Nicol, whose groups have been at the forefront of the debate locally, said he believes U.S. Customs and Border Protection have been operating with impunity with regard to laws surrounding the purported border wall construction.

He said the outcome of these legal challenges could have an impact on the Valley if and when federal government officials begin their plans for border wall construction.

“It’s likely that if they are going to go forward with border walls in Santa Ana (wildlife refuge) they will waive laws the same way they have in California,” Nicol said. “It’s just easier from their perspective … they don’t care about the damage that they do, then why should they have to suffer legal consequences for doing it. I think that’s pretty irresponsible. It’s pretty absurd to say, ‘We need to enforce one set of laws, and we’re just going to go ahead and sweep aside another set of laws.’ It’s not what the whole legal structure should be about.”

Nicol said if the Supreme Court were to decide that the waivers are unconstitutional it could be a game-changer for purported talk of border wall construction throughout the country.

“(If) the (U.S.) Supreme Court says, that yes, this waiver power is unconstitutional, then that completely changes the playing-field for border walls everywhere, South Texas included,” Nicol said. “They would no longer be able to waive all of these laws.”

He said if the government were forced to abide by the laws they tried to circumvent through the waivers, it might be a while before any construction begins.

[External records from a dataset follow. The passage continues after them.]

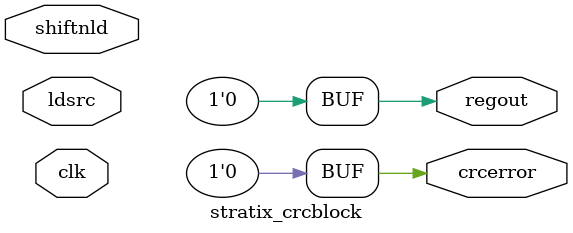
<source format=v>
module  stratix_crcblock (
    clk,
    shiftnld,
   ldsrc,
    crcerror,
    regout);
input clk;
input shiftnld;
input ldsrc;
output crcerror;
output regout;
assign crcerror = 1'b0;
assign regout = 1'b0;
parameter oscillator_divider = 1;
parameter lpm_type = "stratix_crcblock";
endmodule
</source>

“If they don’t have the ability to waive the national environmental policy act, they’re going to have to prepare an environmental impact statement — that’s going to take them probably a year, Nicol said. “…All these laws that were waived the last time walls were built in South Texas, they would have to start obeying those laws.”

Paulo Lopes, a public lands policy specialist with the Center for Biological Diversity, said the government is utilizing an old law as their basis for the waivers.

“Over a decade ago, Congress granted waiver authority under the REAL ID Act to expedite the construction of a border fence, which has already been completed,” Lopes said. “Congress did not grant DHS perpetual unchecked authority to cast aside dozens of laws.”

“The 2005 REAL ID Act amended the Illegal Immigration Reform and Immigrant Responsibility Act of 1996 to give unprecedented and sweeping authority to the Homeland Security secretary to waive federal, state and local laws to expedite construction of the double- and triple-layer border fencing in San Diego,” according to the center’s release.

The waiver would speed construction of replacement walls, 30-foot-high prototypes, roads, lighting, and other infrastructure without any analysis of the environmental impacts or any public input. This coastal area of south San Diego is surrounded by communities and contains critical habitat for several endangered species, the center’s release states.

Lopes said the government has until October to respond to their amended complaint. The center would then respond in November to the government’s motion, with a tentative hearing on the government’s motion for dismissal set for Dec. 15.